DrSpeedy replied to jvandermeer on 02 Nov 2011 at 12:59 GMT:
Most of the issues raised by Van der Meer and colleagues have been kindly addressed by Prof Jonathan Edwards and Prof Olav Mella.
There is however one thing I would like to add.
Van der Meer and colleagues start off by saying that "The finding of Fluge et al  that B lymphocyte depletion the anti-CD20 monoclonal antibody, Rituximab (RTX) has beneficial effects in patients with chronic fatigue syndrome is astonishing, particularly since they do not present any theoretical justification for using RTX."
As we all know, many discoveries in medicine are actually made by accident. We are treating one problem, and by accident, find out that the treatment works for something else. A famous example is the discovery that Viagra didn't work very well for hypertension but works really well for erectile dysfunction. As Prof Mella has described, they were treating a patient with lymphoma with Rituximab and then discovered that it works very well for chronic fatigue syndrome or Myalgic Encephalomyelitis as well. With these sort of accidental findings, the theoretical justification can only be sought afterwards obviously.
People who are familiar with ME or CFS as some want to call it, know that there are almost 5000 research papers showing all sorts of physical abnormalities in this very disabling disease. Most of these abnormalities centre around the mitochondria, immune dysfunction and ongoing viral infections.
A recent study by Yabusaki and colleagues from the University of Hawaii showed that 95% of ME/CFS Patients have Anticardiolipin Antibodies, suggesting that ME/CFS may be an autoimmune condition. And they continued by giving the following theoretical justification for using Rituximab in ME/CFS:
"As a possible autoimmune disease, CFS patients may be treated by suppression of the ACA or by diminishing the antigen CL in serum.
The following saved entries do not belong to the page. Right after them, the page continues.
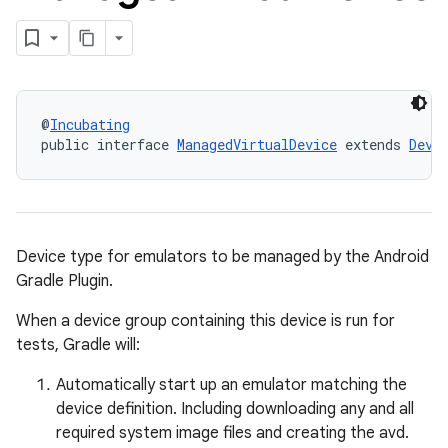
@
Incubating
public interface 
ManagedVirtualDevice
 extends 
Devi
Device type for emulators to be managed by the Android
Gradle Plugin.
When a device group containing this device is run for
tests, Gradle will:
Automatically start up an emulator matching the
device definition. Including downloading any and all
required system image files and creating the avd.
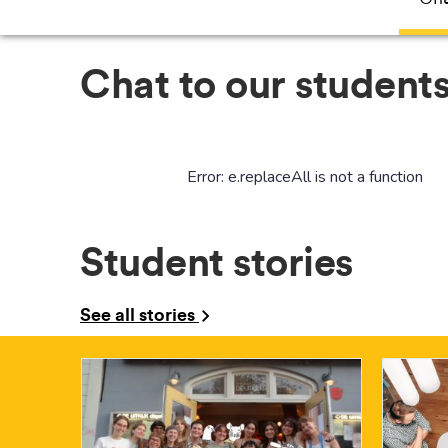
Chat to our students
Student stories
See all stories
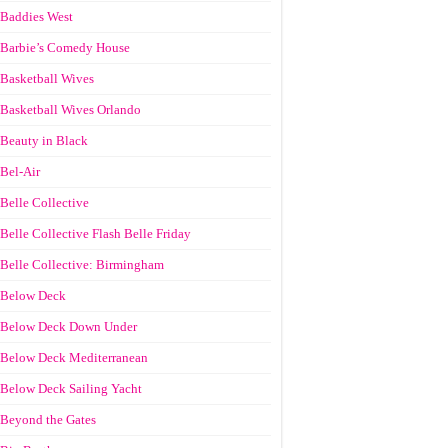
Baddies West
Barbie’s Comedy House
Basketball Wives
Basketball Wives Orlando
Beauty in Black
Bel-Air
Belle Collective
Belle Collective Flash Belle Friday
Belle Collective: Birmingham
Below Deck
Below Deck Down Under
Below Deck Mediterranean
Below Deck Sailing Yacht
Beyond the Gates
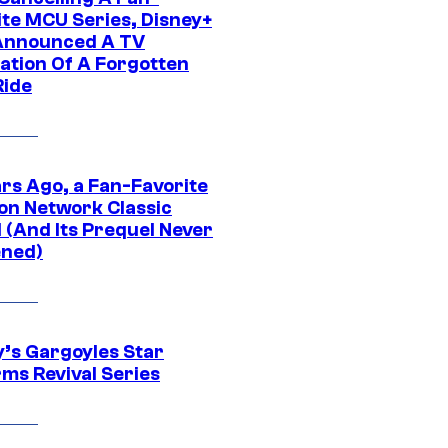
ite MCU Series, Disney+
Announced A TV
ation Of A Forgotten
Ride
ars Ago, a Fan-Favorite
on Network Classic
 (And Its Prequel Never
ned)
y’s Gargoyles Star
rms Revival Series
Previous studies have shown that treatment with monoclonal antibodies to B cells reduces ACA levels to normal in patients with autoimmune disease, leading to clinical improvements.
Specifically, Rituximab, a chimeric monoclonal CD20 antibody, has been shown to normalize high ACA serum titers of patients with autoimmune systemic lupus erythematosus, rheumatoid arthritis, autoimmune thrombocytopenia, and autoimmune hemolytic anemia.
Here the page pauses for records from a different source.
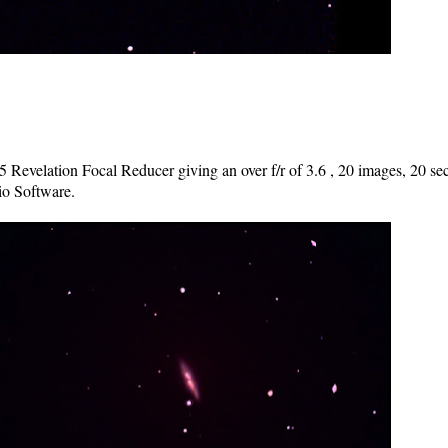
Revelation Focal Reducer giving an over f/r of 3.6 , 20 images, 20 se
o Software.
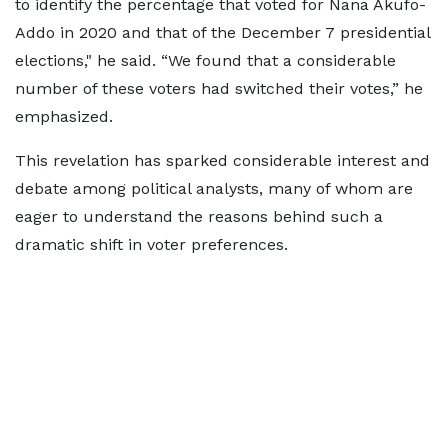
to identify the percentage that voted for Nana Akufo-
Addo in 2020 and that of the December 7 presidential
elections," he said. “We found that a considerable
number of these voters had switched their votes,” he
emphasized.
This revelation has sparked considerable interest and
debate among political analysts, many of whom are
eager to understand the reasons behind such a
dramatic shift in voter preferences.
Rituximab may serve as an effective therapeutic agent for ameliorating the symptoms of CFS." (1).
(1) Y. Hokama, C. Empey Campora, C. Hara, T. Kuribayashi,
D. Le Huynh, and K. Yabusaki, Anticardiolipin Antibodies in the Sera of Patients with Diagnosed
Chronic Fatigue Syndrome, Journal of Clinical Laboratory Analysis 23 : 210–212 (2009)
Competing interests declared: I am a Family Physician or GP as it is called in Australia or the UK. I am also an ME patient unfortunately. Bedbound that is. So at the moment I’m in private practice so to speak.
I have the following conflict of interest: I would like to get better and see that the wasting of public money on CBT (talk therapy for a neurological disease, really helpful) and other silly therapies for ME stops, and will be used in better ways.